7. In Paragraph 1, A prompt-based video generation method in which the bounding box coordinates of step (g) are obtained by Fourier mapping of the bounding box coordinates.
8. Processor; It includes memory connected to the above processor, The above processor is, A step (a) of converting a prompt entered by a user and inputting it into an LLM, and obtaining frame-by-frame text and frame-by-frame graph information for the prompt entered by the user from the LLM; Step (b) of generating a scene graph using the above-mentioned frame-by-frame text information; Step (c) of classifying each attribute of the above scene graph into subject, object, and interaction; Step (d) of obtaining bounding box coordinate information of the subject and bounding box coordinate information of the object from the frame-by-frame graph information; A step (e) of calculating bounding box information of the interaction using bounding box coordinate information of the subject and bounding box coordinate information of the object; A step (f) of inputting each attribute of the above scene graph into a graph neural network to obtain an embedding vector for each attribute; A step (g) of generating a composite token by synthesizing the features of the embedding vector for each of the above attributes and the bounding box coordinates of each of the above attributes; and A prompt-based video generation device comprising the step (h) of generating a video by inputting the above synthetic token into a video generation neural network.
9. In Paragraph 8, The above step (a) is a prompt-based video generation device that converts the prompt entered by the user to include a detailed request prompt requesting frame-by-frame text and frame-by-frame graph information and an example prompt showing examples of frame-by-frame text and frame-by-frame graphs.
10. In Paragraph 8, The above-mentioned frame-by-frame graph information is a prompt-based video generation device that includes object information included in the above-mentioned frame-by-frame text and bounding box coordinate information of each object.
11. In Paragraph 10, The above step (d) is a prompt-based video generation device that determines the object as a subject or an object based on the classification result of the above step (c), and then obtains the subject bounding box coordinate information and the object bounding box coordinate information.
12. In Paragraph 11, The above step (e) is a prompt-based video generation device that determines the larger left coordinate value between the upper-left left coordinates of the subject bounding box and the object bounding box as the upper-left left coordinate of the interaction bounding box, determines the smaller upper coordinate value between the upper-left upper coordinates of the subject bounding box and the object bounding box as the upper-left upper coordinate of the interaction bounding box, determines the smaller right coordinate value between the lower-right left coordinates of the subject bounding box and the object bounding box as the lower-right right coordinate of the interaction bounding box, and determines the larger lower coordinate value between the lower-right lower coordinates of the subject bounding box and the object bounding box as the lower-right lower coordinate of the interaction bounding box.

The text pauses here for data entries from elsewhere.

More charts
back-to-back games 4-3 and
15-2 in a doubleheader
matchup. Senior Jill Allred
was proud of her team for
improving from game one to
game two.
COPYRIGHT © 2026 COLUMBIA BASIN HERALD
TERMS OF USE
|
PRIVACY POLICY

13. In Paragraph 12, The above step (e) is a prompt-based video generation device that swaps the left coordinate and the right coordinate when the left coordinate of the interaction bounding box is determined to be larger than the right coordinate, and swaps the lower coordinate and the upper coordinate when the lower coordinate of the interaction bounding box is determined to be larger than the upper coordinate.
14. In Paragraph 8, A prompt-based video generation device in which the bounding box coordinates of step (g) are obtained by Fourier mapping of the bounding box coordinates.